Στις 16-05-2013, ημέρα Πεμ, και ώρα 11:03 +0200, ο/η Michael Tsikerdekis έγραψε:
Hi everyone,
I am trying to restore the revision table from Wikipedia dumps. I understand that the file that I need is probably enwiki-XX-pages- logging.xml.gz
Actually you want one of the xml files with page content, either enwiki-20130503-pages-articles.xml.bz2 , enwiki-20130503-pages-meta-current.xml.bz2 or the various meta-history bz2 or 7z files. This depends on whether you want the current revision for the articles and related namespace pages only, the current revision for all pages, or all revisions for all pages.
Mwdumper will generate sql from these files to populate the revision, text and page tables, all in one output file. All of these will be written in one file intermingled, so you'll want to grab just the sql statements pertaining to the revision table if that's all you want to recreate. I don't know if it works well with the latest dumps.

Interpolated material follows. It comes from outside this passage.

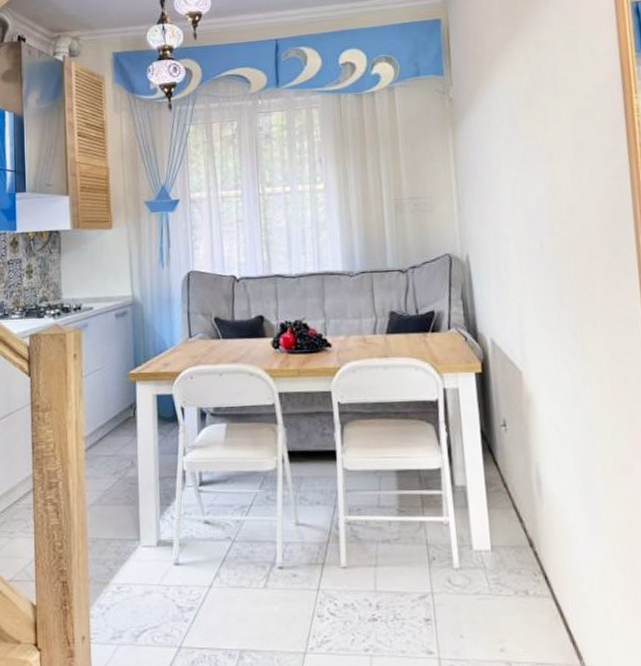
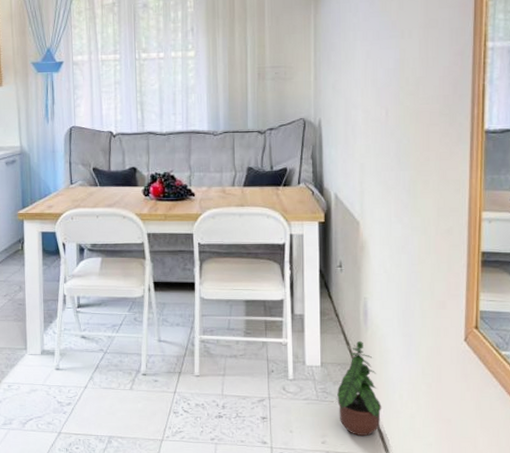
potted plant: none [513,516,570,639] -> present [336,340,382,436]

The pages-logging xml file could conceivably be used for repopulating the logging table and part of the user table (poorly); I imagine most folks use it for research purposes rather than import data.
PS: I've also tried to build mwdumper: git clone https://gerrit.wikimedia.org/r/p/mediawiki/tools/mwdumper.git mwdumper
However I couldn't use make or ant since there was not build.xml or makefile in the git.
You can backtrack a couple revisions in git to get one that's buildable. I'm cc-ing Chad on this since he knows about the build setup.
Ariel